Filed Under: Coronavirus, HR Hotline, Unemployment Compensation, Wage & Hour
  • Linda Stamm

    Is there a difference between a furlough or the shared work program offered by the State of CT? What is the most economically viable option for small non-essential businesses that plans to bring employees back full time but cannot keep them employed during the executive order?

    • CBIANews

      Layoff” and “furlough” are often used interchangeably, or with intent to mean different things, but just what that difference is is often unclear. “Layoff” is typically used when the separation from employment is intended/expected to be permanent, or long term. “Furlough” is often used when it’s expected to be a short-term interruption in work of a few weeks, or even months, but there’s an expectation of rehire.

      Other elements of a furlough may include preservation of seniority, PTO accruals, and some assistance with group benefits premiums, continuing coverage with the employer contributing the same active employee rate, more or less. In some cases, employers are paying the full premium with no expectation of employee contribution, or an understanding that the employee contribution will be made up with an increased payroll deduction upon rehire.

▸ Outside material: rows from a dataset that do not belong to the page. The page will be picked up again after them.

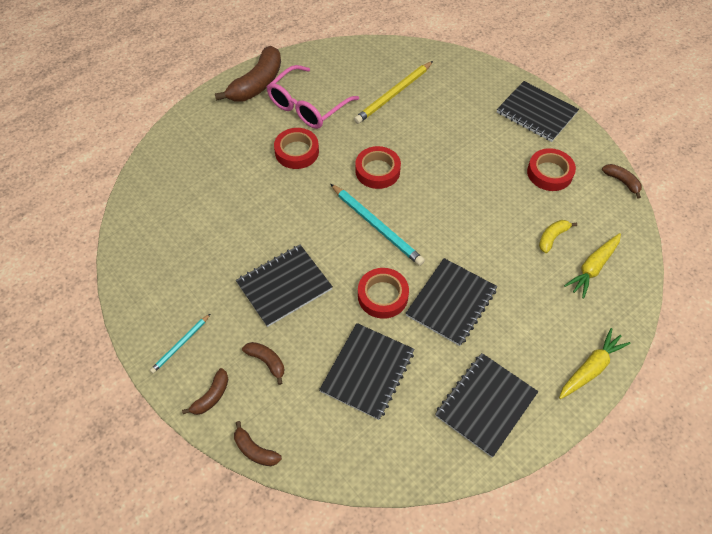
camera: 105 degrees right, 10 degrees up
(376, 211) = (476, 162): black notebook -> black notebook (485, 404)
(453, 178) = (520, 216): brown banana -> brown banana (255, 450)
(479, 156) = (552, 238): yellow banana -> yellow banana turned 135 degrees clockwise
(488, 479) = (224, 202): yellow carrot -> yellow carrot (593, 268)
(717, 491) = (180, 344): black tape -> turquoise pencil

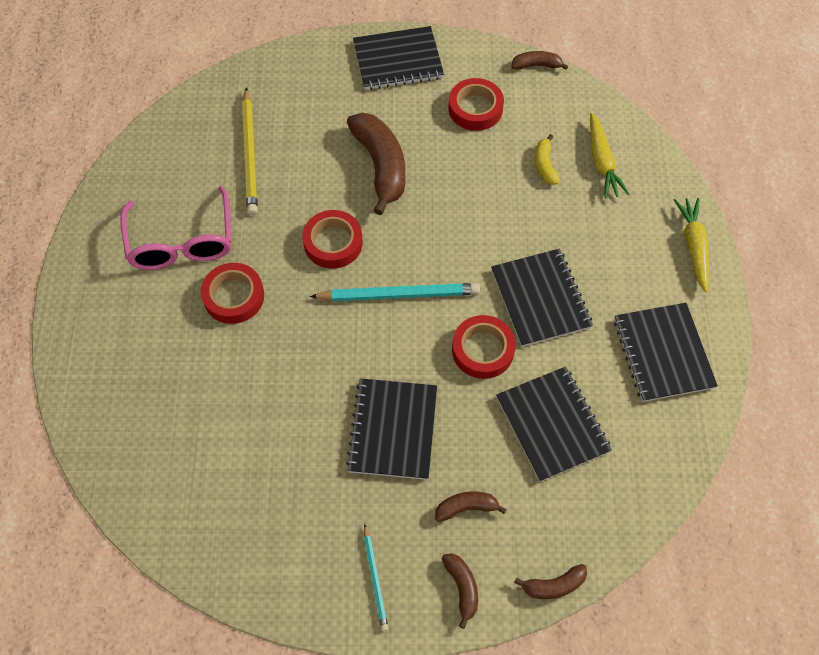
camera: 50 degrees left, 5 degrees up
(257, 84) = (96, 266): brown banana -> brown banana (380, 166)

      For unemployment eligibility purposes, using the terms layoff or furlough doesn’t matter, as unemployment benefits are awarded in lack of work situations such as these, and the state is being more liberal in this COVID-19 context, awarding benefits even where someone is not “available for work,” commonly the case here. Many workers are absent for their own health purposes, monitoring one’s health, or home with a child whose school is closed, all of which in the past would have disqualified the employee from unemployment because they’re not available for work.

      The CT Labor Department’s Shared Work Program has proven to be an effective strategy to get through a period of reduced work/hours while maximizing employee income via wage for time worked supplemented by shared work unemployment benefits. When no work is available at all, full unemployment benefits may be the most suited financial safety net.

      The above comments relative to sources of income replacement when no work is available assumes affected employees can’t work because a government order prevent work, or a company shutdown for other reasons.

      A complicating factor on the immediate horizon is the new federal Families First Coronavirus Response Act, just signed into law this past week with an April 2 effective date. While we are still digesting the fine points of this expansion of the federal FMLA law, workers will be entitled to new job protected leave time and pay for some of that leave time when their absence is (1) due to childcare responsibilities because of school or childcare facilities closings, or (2) when unable to work because the employee or someone they caring for is subject to a governmental quarantine or isolation order, has been advised by a healthcare provider to self-quarantine, or is experiencing symptoms of COVID-19 and is seeking a medical diagnosis.

      In these paid leave situations covered by this new law, unemployment benefits will take a back seat until all mandated paid leave is exhausted. The one bright spot to the obligation to continue wages under these paid leave mandates is that employers will be able to recover the costs via tax credits, assuming there are further payrolls that include payroll taxes to recover.